Alia hanya merasa, hanya Panji yang bisa menerimanya apa adanya. Alia tidak bisa yakin, jika besama lelaki lain, Viola bisa diterima dengan sangat baik seperti halnya bersama Panji. Alia benar-benar tidak jngin membuat sang anak terluka lebih dalam.
“Saya lupa nomornya, gak ingat,” jawab Alia berbohong. Padahal sebenarnya, Alia paling hapal kedua nomor handphone anaknya dan juga suaminya.

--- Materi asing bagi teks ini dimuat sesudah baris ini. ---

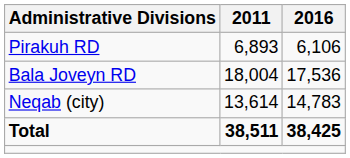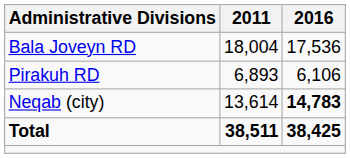rows swapped: Bala Joveyn RD <-> Pirakuh RD
Neqab (city) | 2016: normal -> bold
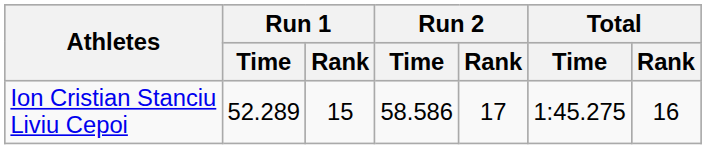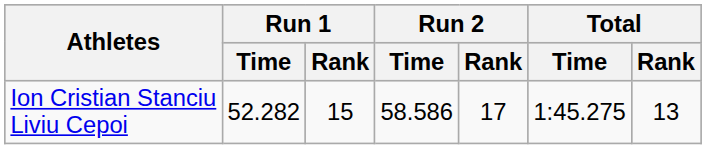Ion Cristian Stanciu Liviu Cepoi | Run 1 / Time: 52.289 -> 52.282
Ion Cristian Stanciu Liviu Cepoi | Total / Rank: 16 -> 13
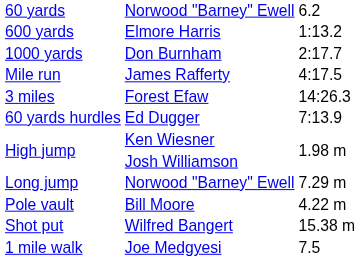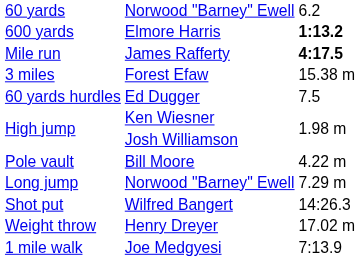Elmore Harris | column 3: normal -> bold
- row: 1000 yards | Don Burnham | 2:17.7
James Rafferty | column 3: normal -> bold
Forest Efaw | column 3: 14:26.3 -> 15.38 m
Ed Dugger | column 3: 7:13.9 -> 7.5
rows swapped: Bill Moore <-> Long jump / Norwood "Barney" Ewell
Wilfred Bangert | column 3: 15.38 m -> 14:26.3
+ row: Weight throw | Henry Dreyer | 17.02 m
Joe Medgyesi | column 3: 7.5 -> 7:13.9
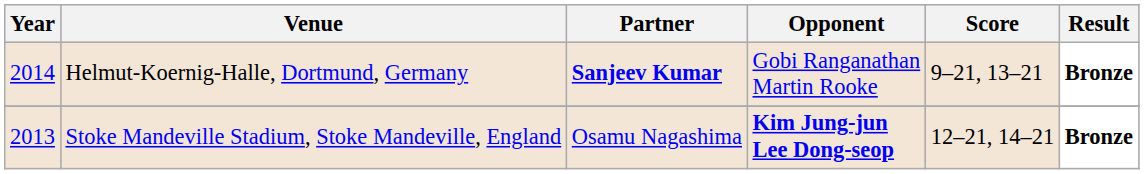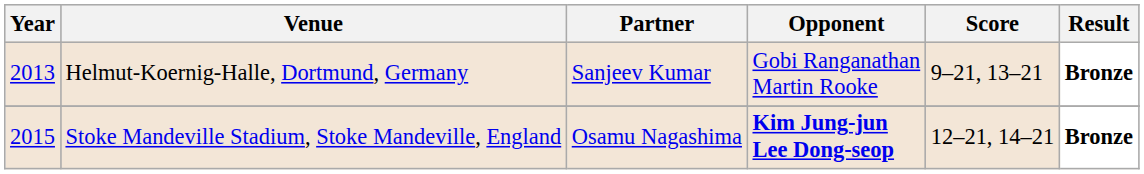Helmut-Koernig-Halle, Dortmund, Germany | Year: 2014 -> 2013
Helmut-Koernig-Halle, Dortmund, Germany | Partner: bold -> normal
Stoke Mandeville Stadium, Stoke Mandeville, England | Year: 2013 -> 2015
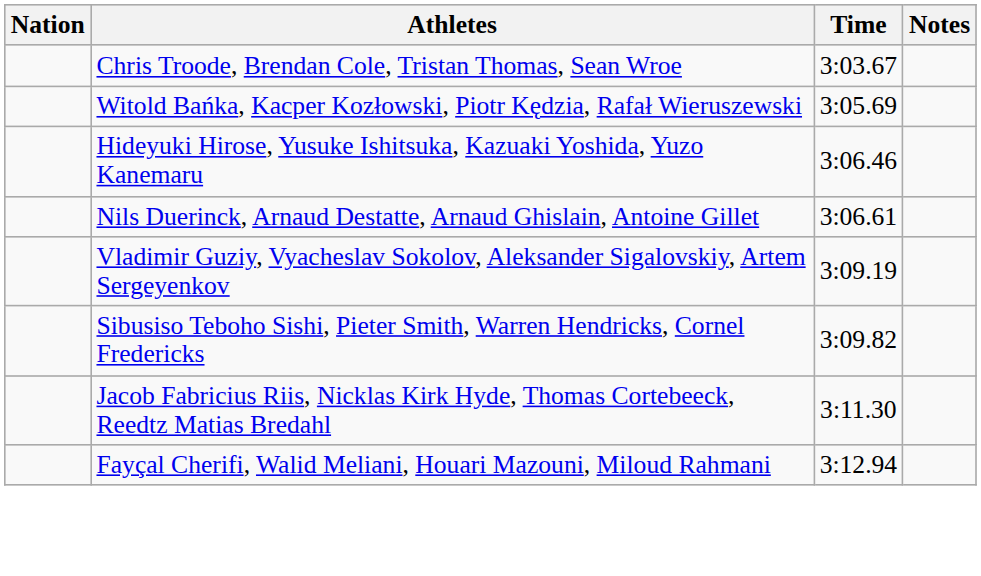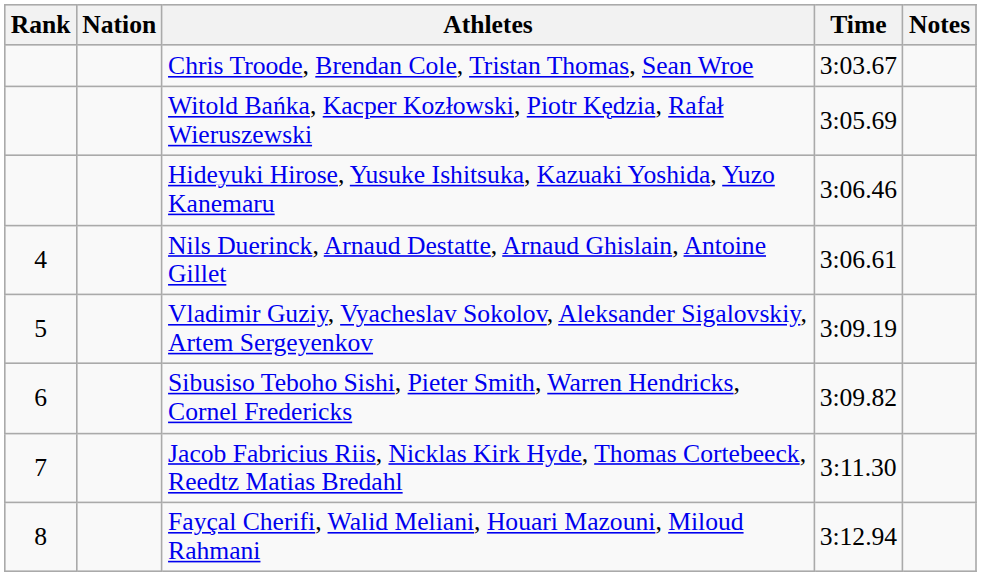+ column: Rank | 4 | 5 | 6 | 7 | 8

“Kan tante bisa lihat di handphone tante, nomornya Panji,” ucap Gritte yang tampak tidak yakin dengan jawaban Alia. Dia yakin Alia berbohong padanya. Dan hal itu membuat Gritte ingin terus mendesaknya agar Alia mau memberikan apa yang dia inginkan.
“Handphone saya rusak, masih di tempat service,” jawab Alia ngasal. Dia benar-benar bingung harus menjawab apa lagi. Jika dia jawab handphonenya lowbatt, bisa-bisa Gritte malah menantinya berjam-jam di depan rumahnya. Dan hal itu membuat Alia emosi melihatnya terus menerus.
“Ya udah, kalau gitu besok saya ke sini lagi buat ketemu sama Panji. Tolong sampaikan ke Panji kalau saya….”
“Gak perlu datang lagi!” potong Alia dengan kedua tangan memegang pinggangnya. Dia terlihat menantang Gritte, yang malah membuat Gritte tertawa lucu melihatnya.
“Tante kenapa sih, kok kayak gak suka gitu sama aku?” tanya Gritte santai sembari melipat kedua tangannya di atas perutnya. “Kita kan baru bertemu hari ini, dan Gritte yakin tante akan setuju kalau Gritte sama Panji berhubungan lebih dalam dari sekedar sahabatan.”
“Gak mungkin!” jawab Alia tegas yang membuat Gritte kaget mendengarnya. “Jangan berharap lebih deh, sebaiknya kamu kembali aja sana ke London, jangan di sini! Cari sana cowok yang lebih dari Panji.”
“Tapi saya maunya Panji, Tante, gimana dong?” tanya Gritte sembari tersenyum simpul.
“Tapi sayangnya anak saya gak mungkin milih kamu lagi,” jawab Alia santai walau terlihat jelas dari wajahnya, kesal bukan main melihat Gritte masih saja di hadapannya.
“Alasannya apa gak mau milih saya? Malah saya yakin, Panji akan langsung milih saya saat saya dan dia bertemu,” jawab Gritte tampak yakin bukan main dengan ucapannya sendiri.
“Karena dia sudah menikah!” jawab Alia santai yang langsung membuat Gritte kaget bukan main. Lipatan tangannya terlepas saat mendengar ucapan Alia saat itu, menatap Alia dengan tatapan tidak percaya mendengar kabar pernikahan Panji.
“Tante bohong, kan?” tanya Gritte berusaha meyakinkan dirinya sendiri bahwa apa yang dikatakan Alia, tidak benar adanya.
“Ya sudah kalau gak percaya, besok silakan datang, gak usah besok deh, nanti malam aja,” jawab Alia. “Saya akan ketemuin kamu dengan istrinya Panji yang jelas-jelas anak saya sendiri.”
Gritte terdiam, menatap Alia dengan perasaan yang masih saja belum bisa memeprcayai seratus persen ucapannya.
“Viola?” tebak Gritte yang dulu sering mendengar cerita dari Panji tentang adiknya sendiri. Gritte tertawa kecil. “Jangan mengada-ngada, Tante. Mereka itu kan abang adik, masa menikah.”
“Ya terserah mau percaya atau tidak, buktikan saja sendiri. Permisi!” ucap Alia lantas masuk ke dalam dan menutup pintu dari dalam yang membuat Gritte kesal bukan main dengan sikap Alia padanya.